Make a verbatim transcription of the records, without the pictures.

__EXTRACTED MATERIAL__:
══════════════════════════════

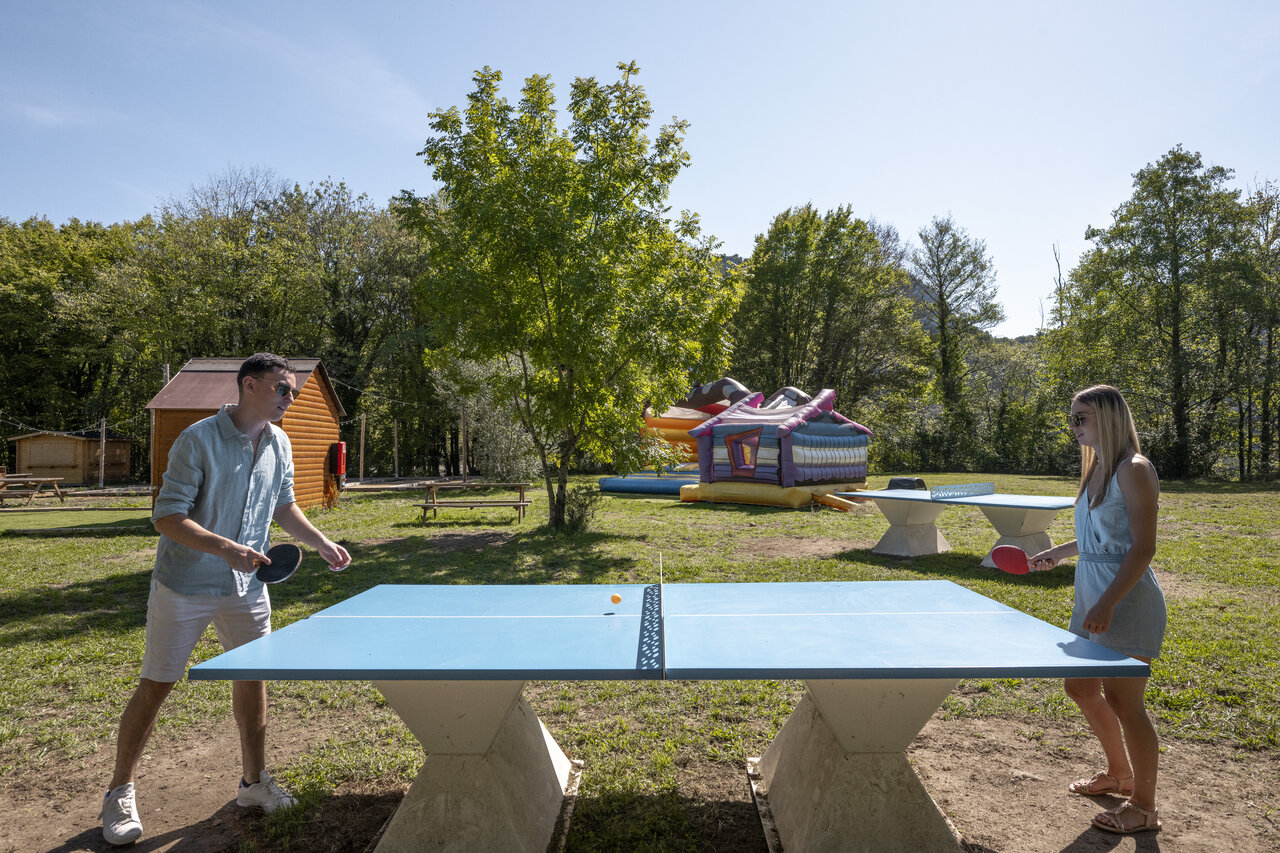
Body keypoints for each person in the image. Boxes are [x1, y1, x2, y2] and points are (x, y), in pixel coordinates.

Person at [100, 353, 352, 846]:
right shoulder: (198, 439)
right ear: (249, 386)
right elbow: (167, 516)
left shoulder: (279, 443)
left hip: (247, 587)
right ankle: (119, 792)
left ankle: (253, 784)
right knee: (158, 684)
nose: (290, 398)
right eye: (283, 389)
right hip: (186, 585)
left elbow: (284, 505)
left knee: (253, 677)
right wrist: (226, 548)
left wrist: (320, 541)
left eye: (294, 391)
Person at [1029, 384, 1166, 835]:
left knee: (1126, 703)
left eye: (1080, 418)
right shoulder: (1097, 469)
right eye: (1071, 417)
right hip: (1092, 591)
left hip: (1124, 599)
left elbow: (1141, 548)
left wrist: (1107, 602)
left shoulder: (1135, 469)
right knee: (1081, 687)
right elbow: (1098, 540)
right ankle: (1118, 773)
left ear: (1107, 418)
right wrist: (1060, 553)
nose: (1073, 426)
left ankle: (1143, 807)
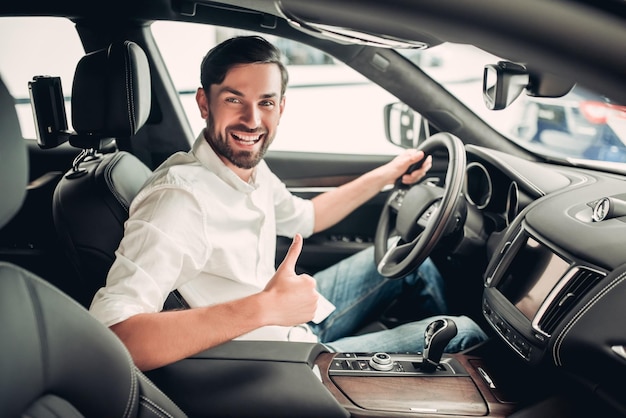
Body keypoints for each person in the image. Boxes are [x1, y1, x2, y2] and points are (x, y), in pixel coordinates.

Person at [89, 35, 487, 371]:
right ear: (204, 104)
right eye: (233, 100)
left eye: (265, 102)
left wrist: (389, 173)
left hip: (288, 320)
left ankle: (407, 388)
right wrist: (265, 308)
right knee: (465, 331)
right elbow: (116, 339)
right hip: (279, 361)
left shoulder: (247, 171)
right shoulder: (179, 198)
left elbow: (308, 216)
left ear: (281, 108)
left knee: (407, 265)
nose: (252, 120)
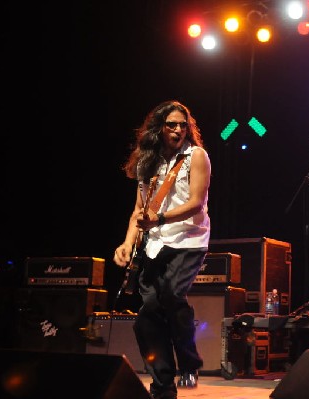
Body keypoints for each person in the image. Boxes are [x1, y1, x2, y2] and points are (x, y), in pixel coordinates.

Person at [113, 100, 211, 399]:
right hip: (154, 245)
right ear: (159, 127)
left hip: (188, 240)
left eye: (183, 124)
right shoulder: (146, 162)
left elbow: (195, 202)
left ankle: (190, 362)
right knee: (146, 319)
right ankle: (163, 388)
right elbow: (139, 211)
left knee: (170, 292)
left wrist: (160, 218)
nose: (179, 129)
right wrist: (127, 243)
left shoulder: (196, 156)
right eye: (172, 124)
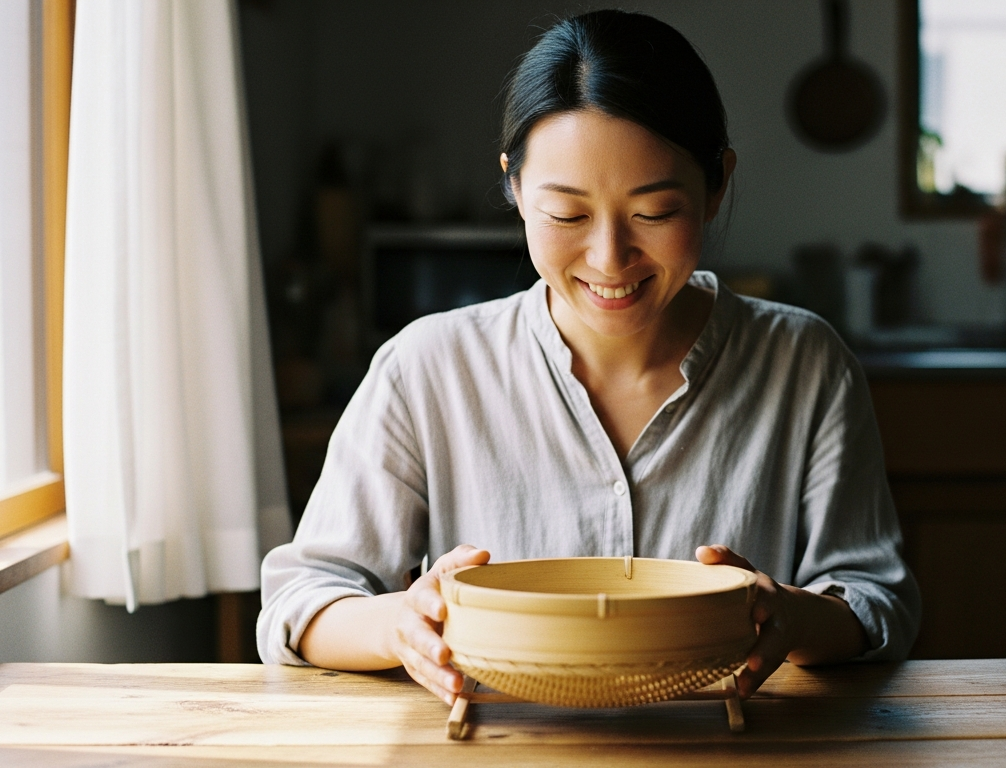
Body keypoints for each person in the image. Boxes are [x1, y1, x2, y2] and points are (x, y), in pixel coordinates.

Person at [257, 9, 919, 705]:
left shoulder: (803, 362)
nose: (609, 259)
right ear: (513, 186)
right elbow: (301, 602)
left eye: (655, 212)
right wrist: (400, 623)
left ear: (717, 183)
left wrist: (793, 614)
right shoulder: (428, 366)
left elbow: (878, 602)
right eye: (567, 215)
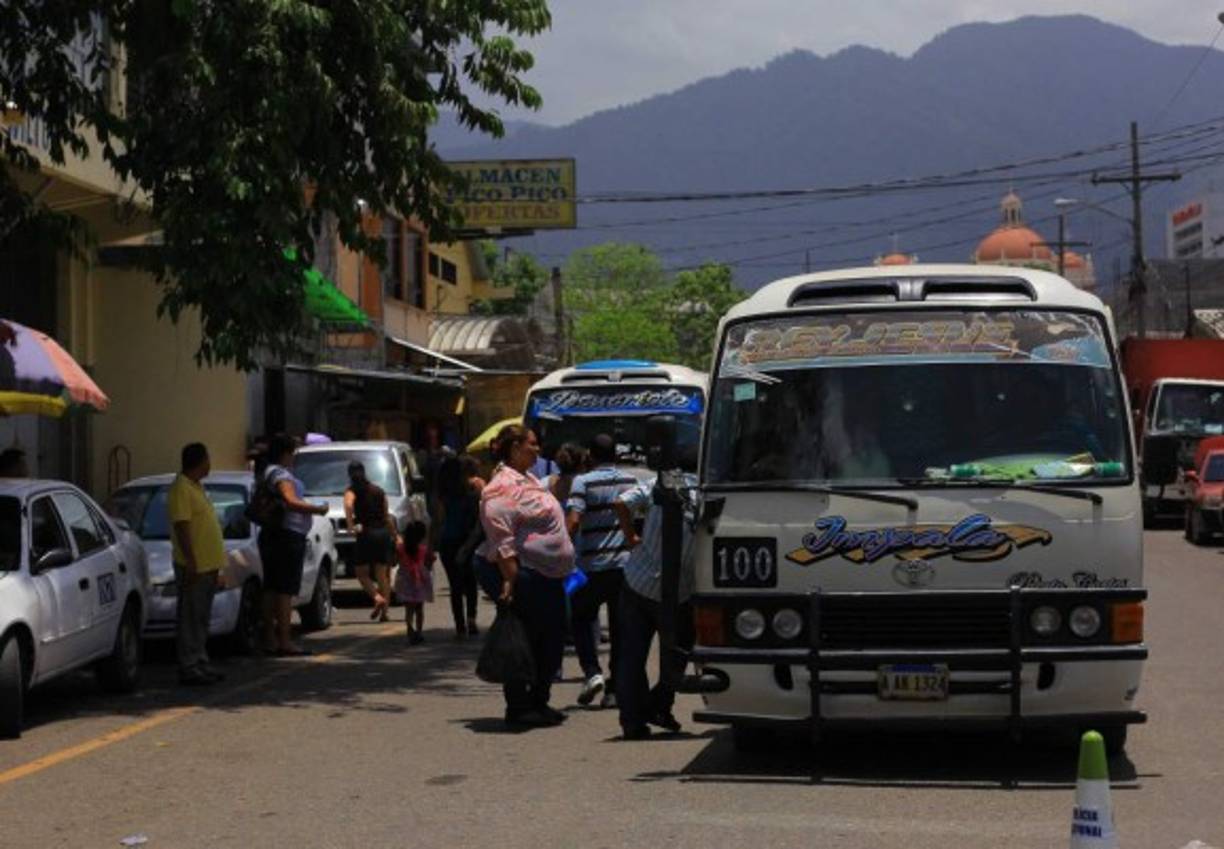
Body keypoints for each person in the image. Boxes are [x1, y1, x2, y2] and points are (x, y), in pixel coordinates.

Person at [474, 424, 575, 728]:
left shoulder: (528, 479)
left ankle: (539, 701)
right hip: (525, 574)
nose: (537, 449)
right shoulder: (501, 487)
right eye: (532, 444)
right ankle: (518, 708)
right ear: (515, 447)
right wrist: (510, 579)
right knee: (524, 639)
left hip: (548, 575)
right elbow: (501, 539)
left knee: (552, 637)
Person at [613, 447, 700, 739]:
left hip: (638, 580)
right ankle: (659, 703)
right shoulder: (704, 491)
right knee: (679, 650)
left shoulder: (659, 483)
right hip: (677, 592)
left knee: (631, 656)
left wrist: (631, 538)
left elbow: (622, 502)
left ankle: (633, 720)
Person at [566, 434, 638, 709]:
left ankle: (592, 671)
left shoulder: (582, 482)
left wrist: (561, 549)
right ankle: (615, 689)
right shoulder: (631, 481)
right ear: (616, 456)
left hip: (591, 567)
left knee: (580, 616)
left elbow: (573, 521)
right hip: (624, 566)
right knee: (620, 628)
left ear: (591, 456)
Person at [258, 433, 328, 656]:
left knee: (271, 588)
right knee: (284, 591)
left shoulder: (267, 471)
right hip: (286, 536)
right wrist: (317, 509)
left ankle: (270, 638)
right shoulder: (280, 473)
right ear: (285, 453)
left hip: (274, 535)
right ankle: (284, 640)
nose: (293, 458)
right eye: (292, 453)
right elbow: (290, 501)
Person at [168, 443, 228, 685]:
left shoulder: (196, 486)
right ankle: (189, 665)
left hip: (208, 565)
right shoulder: (181, 487)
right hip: (195, 565)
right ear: (199, 461)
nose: (210, 464)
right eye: (207, 459)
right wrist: (191, 561)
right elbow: (182, 526)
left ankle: (200, 660)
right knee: (191, 617)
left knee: (201, 617)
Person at [436, 453, 485, 638]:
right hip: (468, 541)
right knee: (470, 581)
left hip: (447, 542)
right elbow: (478, 521)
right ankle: (471, 619)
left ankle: (460, 625)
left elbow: (440, 521)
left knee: (455, 586)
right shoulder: (472, 493)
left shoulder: (444, 496)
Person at [344, 460, 396, 622]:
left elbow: (348, 504)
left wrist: (351, 524)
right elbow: (387, 516)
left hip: (366, 533)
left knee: (361, 572)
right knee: (382, 574)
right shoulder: (379, 491)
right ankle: (385, 613)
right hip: (383, 533)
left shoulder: (351, 490)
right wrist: (395, 535)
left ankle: (376, 597)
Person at [394, 521, 434, 644]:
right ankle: (419, 631)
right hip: (419, 581)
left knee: (409, 609)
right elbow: (430, 561)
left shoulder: (401, 548)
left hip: (405, 580)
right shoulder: (424, 549)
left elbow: (395, 560)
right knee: (419, 608)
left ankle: (409, 628)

══════════════════════════════

__RESPONSE FOR THIS EXERCISE__:
Body keypoints for each person in the image. Boxes are [x1, y1, x2, y2] and points are (x, y), in pixel coordinates.

Person at [100, 353, 352, 846]:
right shoulder: (198, 439)
right ear: (249, 386)
right elbow: (167, 516)
left shoulder: (279, 443)
left hip: (247, 587)
right ankle: (119, 792)
left ankle: (253, 784)
right knee: (158, 684)
nose: (290, 398)
right eye: (283, 389)
right hip: (186, 585)
left elbow: (284, 505)
left knee: (253, 677)
right wrist: (226, 548)
left wrist: (320, 541)
left eye: (294, 391)
Person at [1029, 384, 1166, 835]:
left knee: (1126, 703)
left eye: (1080, 418)
right shoulder: (1097, 469)
right eye: (1071, 417)
right hip: (1092, 591)
left hip: (1124, 599)
left elbow: (1141, 548)
left wrist: (1107, 602)
left shoulder: (1135, 469)
right knee: (1081, 687)
right elbow: (1098, 540)
right ankle: (1118, 773)
left ear: (1107, 418)
right wrist: (1060, 553)
nose: (1073, 426)
left ankle: (1143, 807)
Body keypoints for each person in the image. Boxes are [x1, y1, x2, y2] and points are (x, y), in pixel coordinates.

Person at [89, 35, 487, 371]:
right ear: (204, 104)
right eye: (233, 100)
left eye: (265, 102)
left wrist: (389, 173)
left hip: (288, 320)
left ankle: (407, 388)
right wrist: (265, 308)
right knee: (465, 331)
right elbow: (116, 339)
right hip: (279, 361)
left shoulder: (247, 171)
right shoulder: (179, 198)
left elbow: (308, 216)
left ear: (281, 108)
left knee: (407, 265)
nose: (252, 120)
Body keypoints for each person in the image. Boxes are [x1, y1, x2, y2] and points are (x, y), in pixel coordinates.

Person at [113, 100, 211, 399]:
right hip: (154, 245)
right ear: (159, 127)
left hip: (188, 240)
left eye: (183, 124)
right shoulder: (146, 162)
left elbow: (195, 202)
left ankle: (190, 362)
right knee: (146, 319)
right ankle: (163, 388)
right elbow: (139, 211)
left knee: (170, 292)
left wrist: (160, 218)
nose: (179, 129)
right wrist: (127, 243)
left shoulder: (196, 156)
right eye: (172, 124)
Body keypoints for each person in the image. Boxes are [x1, y1, x2, y2] and points are (x, y), in pixel coordinates.

Person at [257, 9, 919, 705]:
left shoulder: (803, 362)
nose: (609, 259)
right ear: (513, 186)
right elbow: (301, 602)
left eye: (655, 212)
right wrist: (400, 623)
left ear: (717, 183)
left wrist: (793, 614)
right shoulder: (428, 366)
left elbow: (878, 602)
right eye: (567, 215)
Body keypoints for each person in the image. Boxes are [x1, y1, x2, y2] and points are (x, y), in pixel coordinates.

Person at [474, 424, 575, 728]:
left shoulder: (528, 479)
left ankle: (539, 701)
right hip: (525, 574)
nose: (537, 449)
right shoulder: (501, 487)
right eye: (532, 444)
right ankle: (518, 708)
right ear: (515, 447)
right wrist: (510, 579)
right knee: (524, 639)
left hip: (548, 575)
right elbow: (501, 539)
left knee: (552, 637)
Person at [613, 447, 700, 739]:
left hip: (638, 580)
right ankle: (659, 703)
right shoulder: (704, 491)
right knee: (679, 650)
left shoulder: (659, 483)
right hip: (677, 592)
left knee: (631, 656)
left wrist: (631, 538)
left elbow: (622, 502)
left ankle: (633, 720)
Person at [566, 434, 638, 709]:
left ankle: (592, 671)
left shoulder: (582, 482)
left wrist: (561, 549)
right ankle: (615, 689)
right shoulder: (631, 481)
right ear: (616, 456)
left hip: (591, 567)
left knee: (580, 616)
left elbow: (573, 521)
right hip: (624, 566)
right knee: (620, 628)
left ear: (591, 456)
Person at [258, 433, 328, 656]:
left knee: (271, 588)
right knee: (284, 591)
left shoulder: (267, 471)
right hip: (286, 536)
right wrist: (317, 509)
left ankle: (270, 638)
right shoulder: (280, 473)
right ear: (285, 453)
left hip: (274, 535)
right ankle: (284, 640)
nose: (293, 458)
right eye: (292, 453)
right elbow: (290, 501)
Person at [168, 443, 228, 685]:
left shoulder: (196, 486)
right ankle: (189, 665)
left hip: (208, 565)
right shoulder: (181, 487)
right hip: (195, 565)
right ear: (199, 461)
nose: (210, 464)
right eye: (207, 459)
right wrist: (191, 561)
right elbow: (182, 526)
left ankle: (200, 660)
right knee: (191, 617)
left knee: (201, 617)
Person at [436, 453, 485, 638]:
right hip: (468, 541)
right knee: (470, 581)
left hip: (447, 542)
right elbow: (478, 521)
right ankle: (471, 619)
left ankle: (460, 625)
left elbow: (440, 521)
left knee: (455, 586)
right shoulder: (472, 493)
left shoulder: (444, 496)
Person at [344, 460, 396, 622]:
left elbow: (348, 504)
left wrist: (351, 524)
right elbow: (387, 516)
left hip: (366, 533)
left knee: (361, 572)
right knee: (382, 574)
right shoulder: (379, 491)
right ankle: (385, 613)
right hip: (383, 533)
left shoulder: (351, 490)
right wrist: (395, 535)
left ankle: (376, 597)
Person at [394, 521, 434, 644]:
right ankle: (419, 631)
right hip: (419, 581)
left knee: (409, 609)
right elbow: (430, 561)
left shoulder: (401, 548)
left hip: (405, 580)
right shoulder: (424, 549)
left elbow: (395, 560)
right knee: (419, 608)
left ankle: (409, 628)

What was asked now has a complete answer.